Quels symptômes doivent particulièrement alerter les adultes qui côtoient ces adolescents ?

Tous ces jeunes doivent faire l’objet d’une surveillance très régulière. On peut observer des symptômes non spécifiques comme les troubles du sommeil, le repli social, ou le refus d’activités qu’ils affectionnaient.

Il faut intervenir quand on sent que s’installent de l’irritabilité, de la tristesse, des crises de colère, des troubles du sommeil et/ou de l’endormissement. Dans les formes les plus sévères, le sujet peut être envahi par des images, c’est-à-dire que la scène resurgit de façon brutale, et elle est souvent associée à un cortège d’anxiétés très important. Il peut y avoir également le refus anxieux de l’école, et des cauchemars. Mais tout le monde ne va pas développer ces symptômes.

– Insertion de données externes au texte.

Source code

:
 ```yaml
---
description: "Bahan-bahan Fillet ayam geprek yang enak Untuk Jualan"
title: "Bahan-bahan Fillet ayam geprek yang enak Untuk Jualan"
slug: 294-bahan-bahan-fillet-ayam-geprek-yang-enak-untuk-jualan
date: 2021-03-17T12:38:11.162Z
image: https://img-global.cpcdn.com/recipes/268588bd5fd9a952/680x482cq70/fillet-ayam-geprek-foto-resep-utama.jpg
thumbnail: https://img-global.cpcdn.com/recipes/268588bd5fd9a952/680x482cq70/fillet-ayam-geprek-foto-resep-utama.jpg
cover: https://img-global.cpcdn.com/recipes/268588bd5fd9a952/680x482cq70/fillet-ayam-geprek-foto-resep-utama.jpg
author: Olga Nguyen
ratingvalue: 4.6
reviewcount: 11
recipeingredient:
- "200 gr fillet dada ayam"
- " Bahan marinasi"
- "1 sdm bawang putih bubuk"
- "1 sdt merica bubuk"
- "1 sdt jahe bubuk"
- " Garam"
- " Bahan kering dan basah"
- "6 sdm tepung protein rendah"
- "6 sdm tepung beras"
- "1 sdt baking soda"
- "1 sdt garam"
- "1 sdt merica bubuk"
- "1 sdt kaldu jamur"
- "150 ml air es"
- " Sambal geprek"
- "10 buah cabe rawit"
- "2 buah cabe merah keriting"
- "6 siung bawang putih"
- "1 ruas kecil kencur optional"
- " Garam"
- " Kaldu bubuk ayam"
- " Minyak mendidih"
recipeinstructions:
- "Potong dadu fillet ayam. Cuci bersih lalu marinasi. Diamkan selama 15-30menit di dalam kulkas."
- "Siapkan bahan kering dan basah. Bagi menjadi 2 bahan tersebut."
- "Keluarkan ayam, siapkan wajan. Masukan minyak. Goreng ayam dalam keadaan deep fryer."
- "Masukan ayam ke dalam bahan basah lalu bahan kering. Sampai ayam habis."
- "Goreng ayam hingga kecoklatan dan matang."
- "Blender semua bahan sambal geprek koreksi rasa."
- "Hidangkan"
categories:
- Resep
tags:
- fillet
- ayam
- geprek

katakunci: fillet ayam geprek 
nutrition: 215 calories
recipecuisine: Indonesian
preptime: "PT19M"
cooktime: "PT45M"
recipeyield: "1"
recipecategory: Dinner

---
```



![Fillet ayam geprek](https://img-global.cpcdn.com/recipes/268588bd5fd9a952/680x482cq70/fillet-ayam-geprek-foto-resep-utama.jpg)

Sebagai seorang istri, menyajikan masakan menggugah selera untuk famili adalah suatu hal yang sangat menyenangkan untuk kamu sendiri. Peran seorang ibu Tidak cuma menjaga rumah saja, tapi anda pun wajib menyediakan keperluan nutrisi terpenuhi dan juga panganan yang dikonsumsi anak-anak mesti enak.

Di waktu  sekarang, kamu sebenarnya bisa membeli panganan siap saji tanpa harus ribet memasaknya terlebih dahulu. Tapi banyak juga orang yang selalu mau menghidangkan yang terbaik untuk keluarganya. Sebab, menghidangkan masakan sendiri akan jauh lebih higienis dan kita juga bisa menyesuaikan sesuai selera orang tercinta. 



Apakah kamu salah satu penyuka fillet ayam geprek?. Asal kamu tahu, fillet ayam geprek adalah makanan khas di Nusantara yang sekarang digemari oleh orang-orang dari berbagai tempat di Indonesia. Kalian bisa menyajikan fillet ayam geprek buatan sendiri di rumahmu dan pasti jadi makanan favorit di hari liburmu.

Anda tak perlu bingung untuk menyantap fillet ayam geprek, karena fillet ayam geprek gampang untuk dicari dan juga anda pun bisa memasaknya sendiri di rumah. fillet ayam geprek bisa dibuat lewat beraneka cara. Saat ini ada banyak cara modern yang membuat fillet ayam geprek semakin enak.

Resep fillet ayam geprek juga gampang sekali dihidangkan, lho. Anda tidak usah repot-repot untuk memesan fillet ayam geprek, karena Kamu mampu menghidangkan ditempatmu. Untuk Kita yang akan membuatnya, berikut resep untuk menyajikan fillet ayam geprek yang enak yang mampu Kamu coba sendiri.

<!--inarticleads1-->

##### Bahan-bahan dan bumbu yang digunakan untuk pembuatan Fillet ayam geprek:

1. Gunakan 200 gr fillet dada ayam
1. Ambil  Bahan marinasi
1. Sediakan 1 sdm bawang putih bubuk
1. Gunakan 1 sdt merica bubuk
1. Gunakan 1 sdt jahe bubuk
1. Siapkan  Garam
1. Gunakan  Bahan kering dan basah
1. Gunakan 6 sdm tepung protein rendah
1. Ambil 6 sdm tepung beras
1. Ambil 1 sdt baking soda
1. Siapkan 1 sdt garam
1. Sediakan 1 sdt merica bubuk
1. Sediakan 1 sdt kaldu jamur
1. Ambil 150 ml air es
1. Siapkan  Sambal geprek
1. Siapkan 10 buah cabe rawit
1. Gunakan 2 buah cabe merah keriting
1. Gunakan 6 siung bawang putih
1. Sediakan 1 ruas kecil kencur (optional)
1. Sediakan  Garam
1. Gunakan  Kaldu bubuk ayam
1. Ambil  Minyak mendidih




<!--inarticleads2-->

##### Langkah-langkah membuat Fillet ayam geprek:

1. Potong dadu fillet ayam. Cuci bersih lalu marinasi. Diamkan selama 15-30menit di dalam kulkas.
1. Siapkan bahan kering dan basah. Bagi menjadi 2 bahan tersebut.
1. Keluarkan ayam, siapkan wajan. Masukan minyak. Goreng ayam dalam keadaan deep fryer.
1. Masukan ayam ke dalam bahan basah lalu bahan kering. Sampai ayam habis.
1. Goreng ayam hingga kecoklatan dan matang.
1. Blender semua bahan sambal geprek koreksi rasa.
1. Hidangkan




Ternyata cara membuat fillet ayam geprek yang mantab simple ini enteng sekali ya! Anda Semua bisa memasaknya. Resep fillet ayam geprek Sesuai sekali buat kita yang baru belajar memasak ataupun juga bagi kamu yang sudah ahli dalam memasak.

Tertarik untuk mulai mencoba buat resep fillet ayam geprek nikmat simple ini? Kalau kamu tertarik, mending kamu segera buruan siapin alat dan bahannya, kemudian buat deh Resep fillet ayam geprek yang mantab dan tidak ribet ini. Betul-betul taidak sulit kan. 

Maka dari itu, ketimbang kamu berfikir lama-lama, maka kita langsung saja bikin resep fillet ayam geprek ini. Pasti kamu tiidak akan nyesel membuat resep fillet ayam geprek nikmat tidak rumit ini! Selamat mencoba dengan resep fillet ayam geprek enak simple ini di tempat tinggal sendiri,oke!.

Faut-il forcément insister pour que ces enfants verbalisent ce qu’ils ont vécu ?

ll est indispensable que des professionnels interviennent assez vite pour ces états de stress post-traumatiques et c’est le rôle des cellules d’urgences médico-psychologiques. Elles se mettent à la disposition des gens, pour les aider à verbaliser. Mais attention, ce n’est pas un interrogatoire, mais un espace pour parler du vécu et des émotions afin d’éviter un refoulement émotionnel.

Pendant une période, on était trop intrusifs et cela peut être délétère. On sait que la moitié des adolescents environ aura beaucoup de mal à en parler. On se doit de mettre à leur disposition un espace chaleureux et accueillant d’écoute mais pour ceux qui ont déjà des problèmes d’anxiété et qui sont les plus fragiles, il faudra y aller doucement. D’autant plus que c’est une génération (les 11-16 ans) qui a été fragilisée par le Covid et l’isolement social. On a vu de nombreux jeunes arriver en état de détresse émotionnelle.

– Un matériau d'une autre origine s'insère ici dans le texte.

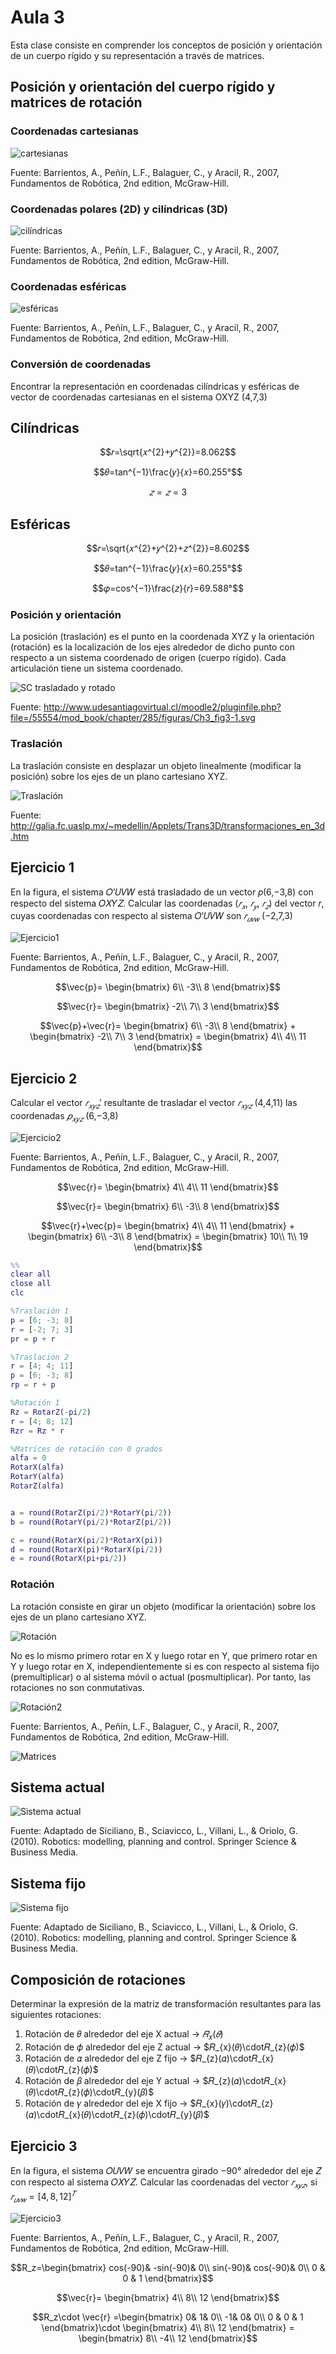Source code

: <h1>Aula 3</h1>

Esta clase consiste en comprender los conceptos de posición y orientación de un cuerpo rígido y su representación a través de matrices.

<h2>Posición y orientación del cuerpo rígido y matrices de rotación</h2>

<h3>Coordenadas cartesianas</h3>

![cartesianas](Imagenes/image.png)

Fuente: Barrientos, A., Peñín, L.F., Balaguer, C., y Aracil, R., 2007, Fundamentos de Robótica, 2nd edition, McGraw-Hill.

<h3>Coordenadas polares (2D) y cilíndricas (3D)</h3>

![cilíndricas](Imagenes/image-1.png)

Fuente: Barrientos, A., Peñín, L.F., Balaguer, C., y Aracil, R., 2007, Fundamentos de Robótica, 2nd edition, McGraw-Hill.

<h3>Coordenadas esféricas</h3>

![esféricas](Imagenes/image-2.png)

Fuente: Barrientos, A., Peñín, L.F., Balaguer, C., y Aracil, R., 2007, Fundamentos de Robótica, 2nd edition, McGraw-Hill.

<h3>Conversión de coordenadas</h3>

Encontrar la representación en coordenadas cilíndricas y esféricas de vector de coordenadas cartesianas en el sistema OXYZ (4,7,3)

<h2>Cilíndricas</h2>

$$𝑟=\sqrt{𝑥^{2}+𝑦^{2}}=8.062$$

$$𝜃=tan^{−1}\frac{𝑦}{𝑥}=60.255°$$

$$𝑧=𝑧=3$$

<h2>Esféricas</h2>

$$𝑟=\sqrt{𝑥^{2}+𝑦^{2}+𝑧^{2}}=8.602$$

$$𝜃=tan^{−1}⁡\frac{𝑦}{𝑥}=60.255°$$

$$𝜑=cos^{−1}\frac{𝑧}{𝑟}=69.588°$$

<h3>Posición y orientación</h3>

La posición (traslación) es el punto en la coordenada XYZ y la orientación (rotación) es la localización de los ejes alrededor de dicho punto con respecto a un sistema coordenado de origen (cuerpo rígido). Cada articulación tiene un sistema coordenado.

![SC trasladado y rotado](Imagenes/image12.png)

Fuente: http://www.udesantiagovirtual.cl/moodle2/pluginfile.php?file=/55554/mod_book/chapter/285/figuras/Ch3_fig3-1.svg

<h3>Traslación</h3>

La traslación consiste en desplazar un objeto linealmente (modificar la posición) sobre los ejes de un plano cartesiano XYZ.

![Traslación](Imagenes/image-3.png)

Fuente: http://galia.fc.uaslp.mx/~medellin/Applets/Trans3D/transformaciones_en_3d.htm

<h2>Ejercicio 1</h2>

En la figura, el sistema 𝑂’𝑈𝑉𝑊 está trasladado de un vector 𝑝(6,−3,8) con respecto del sistema 𝑂𝑋𝑌𝑍. Calcular las coordenadas ($𝑟_{𝑥}$, $𝑟_{𝑦}$, $𝑟_{𝑧}$) del vector 𝑟, cuyas coordenadas con respecto al sistema 𝑂’𝑈𝑉𝑊 son $𝑟_{𝑢𝑣𝑤}$ (−2,7,3)

![Ejercicio1](Imagenes/image-4.png)

Fuente: Barrientos, A., Peñín, L.F., Balaguer, C., y Aracil, R., 2007, Fundamentos de Robótica, 2nd edition, McGraw-Hill.

$$\vec{p}= \begin{bmatrix}
6\\ 
-3\\ 
8
\end{bmatrix}$$

$$\vec{r}= \begin{bmatrix}
-2\\ 
7\\ 
3
\end{bmatrix}$$

$$\vec{p}+\vec{r}= \begin{bmatrix}
6\\ 
-3\\ 
8
\end{bmatrix} + \begin{bmatrix}
-2\\ 
7\\ 
3
\end{bmatrix} = \begin{bmatrix}
4\\ 
4\\ 
11
\end{bmatrix}$$

<h2>Ejercicio 2</h2>

Calcular el vector $𝑟_{𝑥𝑦𝑧}'$ resultante de trasladar el vector $𝑟_{𝑥𝑦𝑧}$ (4,4,11) las coordenadas $𝑝_{𝑥𝑦𝑧}$ (6,−3,8)

![Ejercicio2](Imagenes/image-5.png)

Fuente: Barrientos, A., Peñín, L.F., Balaguer, C., y Aracil, R., 2007, Fundamentos de Robótica, 2nd edition, McGraw-Hill.

$$\vec{r}= \begin{bmatrix}
4\\ 
4\\ 
11
\end{bmatrix}$$

$$\vec{r}= \begin{bmatrix}
6\\ 
-3\\ 
8
\end{bmatrix}$$

$$\vec{r}+\vec{p}= \begin{bmatrix}
4\\ 
4\\ 
11
\end{bmatrix} + \begin{bmatrix}
6\\ 
-3\\ 
8
\end{bmatrix} = \begin{bmatrix}
10\\ 
1\\ 
19
\end{bmatrix}$$

```matlab
%% 
clear all
close all
clc

%Traslación 1
p = [6; -3; 8]
r = [-2; 7; 3]
pr = p + r

%Traslación 2
r = [4; 4; 11]
p = [6; -3; 8]
rp = r + p

%Rotación 1
Rz = RotarZ(-pi/2)
r = [4; 8; 12]
Rzr = Rz * r

%Matrices de rotación con 0 grados
alfa = 0
RotarX(alfa)
RotarY(alfa)
RotarZ(alfa)


a = round(RotarZ(pi/2)*RotarY(pi/2))
b = round(RotarY(pi/2)*RotarZ(pi/2))

c = round(RotarX(pi/2)*RotarX(pi))
d = round(RotarX(pi)*RotarX(pi/2))
e = round(RotarX(pi+pi/2))

```

<h3>Rotación</h3>

La rotación consiste en girar un objeto (modificar la orientación) sobre los ejes de un plano cartesiano XYZ.

![Rotación](Imagenes/image-7.png)

No es lo mismo primero rotar en X y luego rotar en Y, que primero rotar en Y y luego rotar en X, independientemente si es con respecto al sistema fijo (premultiplicar) o al sistema móvil o actual (posmultiplicar). Por tanto, las rotaciones no son conmutativas.

![Rotación2](Imagenes/image-6.png)

Fuente: Barrientos, A., Peñín, L.F., Balaguer, C., y Aracil, R., 2007, Fundamentos de Robótica, 2nd edition, McGraw-Hill.

![Matrices](Imagenes/image-8.png)

<h2>Sistema actual</h2>

![Sistema actual](Imagenes/image-9.png)

Fuente: Adaptado de Siciliano, B., Sciavicco, L., Villani, L., & Oriolo, G. (2010). Robotics: modelling, planning and control. Springer Science & Business Media.

<h2>Sistema fijo</h2>

![Sistema fijo](Imagenes/image-10.png)

Fuente: Adaptado de Siciliano, B., Sciavicco, L., Villani, L., & Oriolo, G. (2010). Robotics: modelling, planning and control. Springer Science & Business Media.

<h2>Composición de rotaciones</h2>

Determinar la expresión de la matriz de transformación resultantes para las siguientes rotaciones:

1. Rotación de 𝜃 alrededor del eje X actual -> $𝑅_{x}(𝜃)$
2. Rotación de 𝜙 alrededor del eje Z actual -> $𝑅_{x}(𝜃)\cdot𝑅_{z}(𝜙)$
3. Rotación de 𝛼 alrededor del eje Z fijo -> $𝑅_{z}(𝛼)\cdot𝑅_{x}(𝜃)\cdot𝑅_{z}(𝜙)$
4. Rotación de 𝛽 alrededor del eje Y actual -> $𝑅_{z}(𝛼)\cdot𝑅_{x}(𝜃)\cdot𝑅_{z}(𝜙)\cdot𝑅_{y}(𝛽)$
5. Rotación de 𝛾 alrededor del eje X fijo -> $𝑅_{x}(𝛾)\cdot𝑅_{z}(𝛼)\cdot𝑅_{x}(𝜃)\cdot𝑅_{z}(𝜙)\cdot𝑅_{y}(𝛽)$

<!-- 
4. Rotación de 𝛽 alrededor del eje Y actual -> $𝑅_{z}(𝛼)\cdot𝑅_{x}(𝜃)\cdot𝑅_{z}(𝜙)\cdotR_{y}(𝛽)$
-->

<h2>Ejercicio 3</h2>

En la figura, el sistema 𝑂𝑈𝑉𝑊 se encuentra girado −90° alrededor del eje 𝑍 con respecto al sistema 𝑂𝑋𝑌𝑍. Calcular las coordenadas del vector $𝑟_{𝑥𝑦𝑧}$, si $𝑟_{𝑢𝑣𝑤}=[4,8,12]^{𝑇}$

![Ejercicio3](Imagenes/image-11.png)

Fuente: Barrientos, A., Peñín, L.F., Balaguer, C., y Aracil, R., 2007, Fundamentos de Robótica, 2nd edition, McGraw-Hill.

$$R_z=\begin{bmatrix}
 cos(-90)&  -sin(-90)& 0\\ 
 sin(-90)&  cos(-90)& 0\\ 
 0 & 0 & 1
\end{bmatrix}$$

$$\vec{r}= \begin{bmatrix}
4\\ 
8\\ 
12
\end{bmatrix}$$

$$R_z\cdot \vec{r} =\begin{bmatrix}
0&  1& 0\\ 
 -1&  0& 0\\ 
 0 & 0 & 1
\end{bmatrix}\cdot \begin{bmatrix}
4\\ 
8\\ 
12
\end{bmatrix} = \begin{bmatrix}
8\\ 
-4\\ 
12
\end{bmatrix}$$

Comment les aider à traverser cette période ?

Certains n’iront pas bien et auront besoin de soins spécialisés en soins de stress post-traumatiques. Ils auront besoin de voir un spécialiste ou peut-être dans un premier temps un médecin généraliste, parfois perçu comme moins « stigmatisant ». Dans les formes les plus sévères, cela peut nécessiter des hospitalisations si cela génère des menaces sur eux-mêmes, des idéations suicidaires.

L’accompagnement doit être propre à chacun des jeunes. Certains vont se réparer sans avoir à en parler beaucoup, il faut respecter ça. Mais le respect ne doit pas être de l’indifférence, il faut être dans l’accompagnement et il ne faut pas passer à côté d’un jeune qui aurait envie de parler de ça. Il faut échanger, en rassurant en reparlant de l’événement, de la personne décédée mais aussi de l’auteur. Il y a besoin d’aller vers une compréhension, cet acte étant tellement incompréhensible.

Ont-ils besoin d’en parler entre eux ?

Le travail en groupe est particulièrement important pour les adolescents, car ils vont plus facilement parler avec leurs pairs, mais il faut aussi respecter la démarche de chacun. Il ne faut pas faire de forcing car ceux pour qui c’est le plus difficile d’échanger en groupe, sont souvent ceux qui vont le plus mal. Et, au-delà de la parole entre les adolescents, il faut aussi une parole adulte pour expliquer les choses, par exemple que c’est dramatique mais extrêmement rare.

Ceux qui n’ont pas assisté directement à la scène mais qui sont dans les autres classes d’établissement doivent aussi faire l’objet d’une certaine vigilance car ils ont été exposés à cette violence d’une certaine façon.